- Born: 5 May 1866 Donja Zelina, Kingdom of Croatia-Slavonia, Austria-Hungary
- Died: c. 8 May 1943 (aged 77) Auschwitz-Birkenau, German-occupied Poland
- Cause of death: Murdered in Holocaust
- Occupation: Gymnastics professor

= Ivana Hirschmann =

Croatian professor of gymnastics

Ivana Hirschmann (5 May 1866 – 8 May 1943) was a Croatian gymnastics professor and the first female physical education teacher in Croatia.

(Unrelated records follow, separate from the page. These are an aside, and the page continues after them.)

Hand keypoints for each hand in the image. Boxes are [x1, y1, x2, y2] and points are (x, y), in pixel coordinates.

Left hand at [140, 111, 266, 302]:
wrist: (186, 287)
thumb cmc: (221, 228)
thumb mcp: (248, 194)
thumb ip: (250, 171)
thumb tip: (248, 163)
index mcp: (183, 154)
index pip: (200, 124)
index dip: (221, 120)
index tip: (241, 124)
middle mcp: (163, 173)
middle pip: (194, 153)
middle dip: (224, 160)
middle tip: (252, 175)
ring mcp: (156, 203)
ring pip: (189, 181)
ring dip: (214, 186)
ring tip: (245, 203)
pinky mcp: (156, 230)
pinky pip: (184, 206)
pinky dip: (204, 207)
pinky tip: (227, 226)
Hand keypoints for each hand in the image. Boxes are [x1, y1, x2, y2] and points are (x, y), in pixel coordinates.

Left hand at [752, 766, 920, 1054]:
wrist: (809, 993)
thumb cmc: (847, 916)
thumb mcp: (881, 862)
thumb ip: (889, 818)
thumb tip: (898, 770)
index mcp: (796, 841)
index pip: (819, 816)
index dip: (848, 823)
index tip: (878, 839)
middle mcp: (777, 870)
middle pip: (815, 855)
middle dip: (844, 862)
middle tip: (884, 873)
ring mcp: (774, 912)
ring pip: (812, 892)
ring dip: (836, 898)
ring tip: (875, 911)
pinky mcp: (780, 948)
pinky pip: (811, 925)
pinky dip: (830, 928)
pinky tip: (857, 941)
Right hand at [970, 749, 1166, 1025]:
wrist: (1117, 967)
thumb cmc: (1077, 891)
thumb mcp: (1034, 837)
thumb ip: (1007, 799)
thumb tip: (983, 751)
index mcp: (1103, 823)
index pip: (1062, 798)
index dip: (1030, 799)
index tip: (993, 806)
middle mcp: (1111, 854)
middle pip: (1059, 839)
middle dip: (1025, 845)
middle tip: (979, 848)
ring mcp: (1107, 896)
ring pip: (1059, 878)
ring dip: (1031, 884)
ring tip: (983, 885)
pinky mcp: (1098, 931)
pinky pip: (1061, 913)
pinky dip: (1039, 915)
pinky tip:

==Background and education==
Hirschmann was born on May 5, 1866, in Donja Zelina to a Croatian Jewish merchant family. From 1873 to 1885, Hirschmann was educated in Zagreb. She finished four grades of public school, four grades of higher girls' school and three grades at monastery preparatory school. Her mentor was Franjo Hochmann, gymnastics professor. On October 18, 1885, with 19 years of age, she received her teacher's certificate. At the time she was known for her short haircut which she wore because of exercise, sports and sweating. In 1888, Hirschmann passed the exam for teaching at the higher elementary schools, and in 1894 the exam for teaching at the higher girls schools. On February 25, 1896, she also finished the course for teachers in Zagreb, and passed the exam for gymnastics teacher at high schools and so finished her education.

==Career==
Hirschmann worked all her career in Zagreb. She worked at the girls lyceum from 1892 to 1920. Among others, Hirschmann also worked at the Royal vocational school, Higher girls school, Terrestrial higher girls school, Royal teachers school and Girls gymnasium. She was a vocal supporter of the necessity of physical exercise and sport among the women. Hirschmann wrote, translated and published articles in the magazines such as "Gymnastics", "Hawk" and "Domesticity". In 1885, Hirschmann began introducing to her students the sports games of cricket and croquet, as in classes, and as in the articles she wrote. Some of here published articles are; "The girls gymnastics" in 1887, "The air in the school room" in 1898, "School medical audits" in 1898, "What promotes physical education in general, and especially with the girls" in 1898, "How to safeguard children from the bent backbone" in 1898, "Dental care" in 1898, "The nervousness of the students" in 1898, "Pulmonary gymnastics" in 1912 and "The need for gymnastics and games in wartime" in 1918. In 1906, Hirschmann edited and published the booklet about the history of gymnastics in Croatia. Second edition of the booklet, revised and expanded, was published in 1913. Hirschmann also wrote about Sinjska alka. In 1923 Hirschmann retired. During her retirement she read a lot, visited the theaters and symphony concerts.

==Arrest, deportation and death==
During World War II, as a Jew, Hirschmann was arrested by Ustaše on May 5, 1943. She was taken to the prison at Savska cesta. From there, Hirschmann was deported to Auschwitz where she was killed in the gas chambers upon arrival on May 8, 1943.